L’allestimento è composto da pannelli che riprendono parti significative del libro, accompagnati da teche contenenti documenti originali e volumi storici provenienti dall’archivio e dalla biblioteca del CAI. Questi materiali coprono un periodo che va dal 1874 al 1924, anno della morte di Mario Cermenati, restituendo un quadro della nascita dell’alpinismo organizzato e delle interazioni tra le diverse sezioni.

Pietro Corti, uno degli autori del volume, ha raccontato le sfide di ricostruire la storia dei pionieri lecchesi: «Hanno inventato un modo di vivere la montagna quando questa realtà non esisteva. Non è stato semplice risalire a certe figure, ma è stata una sfida affascinante». Oltre all’aspetto storico, il libro offre aneddoti e ritratti vivaci di personaggi che hanno segnato un’epoca.

Alberto Benini ha evidenziato l’intento divulgativo del progetto: «Volevamo costruire un racconto leggero, fatto di spunti e frammenti di vita, per restituire l’immagine reale di cosa significasse, all’epoca, uscire dalla propria città e scoprire la montagna».

Un patrimonio da scoprire

Durante la presentazione, è stato anche sottolineato il lavoro di ricerca svolto negli anni sull’archivio del CAI, che ha permesso di recuperare materiali preziosi, ora disponibili al pubblico grazie a questa esposizione. Un patrimonio che rafforza il legame tra memoria storica e identità del territorio, un lavoro silenzioso ma fondamentale, senza il quale molte di queste testimonianze sarebbero rimaste sconosciute. Un tassello che arricchisce il valore culturale dell’iniziativa.

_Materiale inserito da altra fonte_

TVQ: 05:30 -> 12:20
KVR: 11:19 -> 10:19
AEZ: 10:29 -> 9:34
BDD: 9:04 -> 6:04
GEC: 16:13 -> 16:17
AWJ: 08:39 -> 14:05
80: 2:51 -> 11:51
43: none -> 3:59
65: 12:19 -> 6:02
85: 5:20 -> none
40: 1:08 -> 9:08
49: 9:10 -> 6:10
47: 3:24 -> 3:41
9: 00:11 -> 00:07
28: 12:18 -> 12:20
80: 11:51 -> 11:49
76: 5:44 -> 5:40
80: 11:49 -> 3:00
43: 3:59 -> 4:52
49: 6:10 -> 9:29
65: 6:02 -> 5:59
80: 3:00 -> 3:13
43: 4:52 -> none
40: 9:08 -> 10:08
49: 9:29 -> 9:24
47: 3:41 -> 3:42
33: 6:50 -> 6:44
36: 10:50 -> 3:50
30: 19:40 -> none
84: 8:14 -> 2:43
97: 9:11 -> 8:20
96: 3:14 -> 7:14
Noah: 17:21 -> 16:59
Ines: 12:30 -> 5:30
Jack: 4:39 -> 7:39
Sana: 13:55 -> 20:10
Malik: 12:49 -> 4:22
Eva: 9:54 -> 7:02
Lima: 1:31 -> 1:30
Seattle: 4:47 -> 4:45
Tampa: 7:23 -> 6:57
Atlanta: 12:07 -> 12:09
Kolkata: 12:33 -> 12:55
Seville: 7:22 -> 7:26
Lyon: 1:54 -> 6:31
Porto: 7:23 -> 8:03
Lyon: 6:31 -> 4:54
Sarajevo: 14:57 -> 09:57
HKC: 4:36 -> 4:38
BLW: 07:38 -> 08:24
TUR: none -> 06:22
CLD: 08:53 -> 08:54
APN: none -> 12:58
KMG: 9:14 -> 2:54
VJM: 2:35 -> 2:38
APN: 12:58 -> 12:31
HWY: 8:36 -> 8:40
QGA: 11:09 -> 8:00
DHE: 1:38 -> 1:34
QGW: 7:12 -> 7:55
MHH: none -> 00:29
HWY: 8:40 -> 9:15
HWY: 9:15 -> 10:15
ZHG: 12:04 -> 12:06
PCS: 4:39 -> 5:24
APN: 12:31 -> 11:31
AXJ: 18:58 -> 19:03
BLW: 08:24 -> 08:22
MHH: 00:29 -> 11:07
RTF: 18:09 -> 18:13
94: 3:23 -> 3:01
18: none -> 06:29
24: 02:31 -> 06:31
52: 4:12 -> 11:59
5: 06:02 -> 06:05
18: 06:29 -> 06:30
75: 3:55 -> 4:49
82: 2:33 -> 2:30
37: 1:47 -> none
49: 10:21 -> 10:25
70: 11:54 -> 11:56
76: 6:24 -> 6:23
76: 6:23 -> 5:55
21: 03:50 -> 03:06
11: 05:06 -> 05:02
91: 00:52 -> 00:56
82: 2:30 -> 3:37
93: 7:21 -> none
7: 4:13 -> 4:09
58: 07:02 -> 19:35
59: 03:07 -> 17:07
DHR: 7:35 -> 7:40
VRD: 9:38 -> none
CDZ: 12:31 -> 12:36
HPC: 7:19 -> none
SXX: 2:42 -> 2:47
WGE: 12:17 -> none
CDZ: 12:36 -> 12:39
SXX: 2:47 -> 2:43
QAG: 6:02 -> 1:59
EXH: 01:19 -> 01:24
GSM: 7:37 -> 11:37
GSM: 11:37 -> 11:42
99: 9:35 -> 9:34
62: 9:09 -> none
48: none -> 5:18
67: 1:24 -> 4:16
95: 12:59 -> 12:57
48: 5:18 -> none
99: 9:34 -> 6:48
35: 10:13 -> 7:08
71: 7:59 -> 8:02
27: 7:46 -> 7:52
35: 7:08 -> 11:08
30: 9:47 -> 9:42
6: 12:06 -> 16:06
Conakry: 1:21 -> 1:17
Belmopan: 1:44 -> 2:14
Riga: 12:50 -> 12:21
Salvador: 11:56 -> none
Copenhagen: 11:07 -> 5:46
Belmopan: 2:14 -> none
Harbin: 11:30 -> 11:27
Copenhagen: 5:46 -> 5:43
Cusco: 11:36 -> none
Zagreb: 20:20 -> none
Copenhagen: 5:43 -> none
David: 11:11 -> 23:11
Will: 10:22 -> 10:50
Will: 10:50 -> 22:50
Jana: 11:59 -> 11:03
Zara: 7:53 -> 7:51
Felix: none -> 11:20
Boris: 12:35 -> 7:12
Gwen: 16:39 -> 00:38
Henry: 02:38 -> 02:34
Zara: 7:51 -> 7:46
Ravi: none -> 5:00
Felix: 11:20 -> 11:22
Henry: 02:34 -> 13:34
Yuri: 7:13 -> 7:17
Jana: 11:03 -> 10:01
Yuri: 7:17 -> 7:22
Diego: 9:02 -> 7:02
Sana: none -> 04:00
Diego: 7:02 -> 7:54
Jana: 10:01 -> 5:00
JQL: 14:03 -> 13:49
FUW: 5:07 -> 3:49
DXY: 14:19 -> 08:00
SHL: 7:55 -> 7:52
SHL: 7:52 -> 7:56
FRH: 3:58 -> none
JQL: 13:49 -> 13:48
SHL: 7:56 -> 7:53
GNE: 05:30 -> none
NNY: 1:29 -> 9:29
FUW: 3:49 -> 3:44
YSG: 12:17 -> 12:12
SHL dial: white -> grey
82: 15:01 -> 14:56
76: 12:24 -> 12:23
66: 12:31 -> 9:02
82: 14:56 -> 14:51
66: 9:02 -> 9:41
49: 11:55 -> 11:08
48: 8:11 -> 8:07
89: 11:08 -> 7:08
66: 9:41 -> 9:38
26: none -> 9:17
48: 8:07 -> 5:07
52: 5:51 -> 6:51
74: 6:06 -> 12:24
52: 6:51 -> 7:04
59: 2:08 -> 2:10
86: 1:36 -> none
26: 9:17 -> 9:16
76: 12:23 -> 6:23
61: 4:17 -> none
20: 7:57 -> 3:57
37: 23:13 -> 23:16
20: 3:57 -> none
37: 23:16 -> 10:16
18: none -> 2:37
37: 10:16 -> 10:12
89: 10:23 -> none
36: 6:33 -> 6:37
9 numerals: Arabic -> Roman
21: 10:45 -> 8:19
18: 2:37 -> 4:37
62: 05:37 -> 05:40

Al termine della presentazione, il pubblico si è spostato al primo piano della torre per visitare la mostra, che si configura come un viaggio tra documenti, immagini e storie in grado di narrare le origini di una tradizione profondamente radicata nel territorio lecchese. Un’opportunità non solo per riscoprire il passato, ma anche per comprendere meglio il presente e l’evoluzione del rapporto tra uomo e montagna, invitando a fermarsi, osservare e rileggere con maggiore consapevolezza il legame tra comunità e ambiente alpino.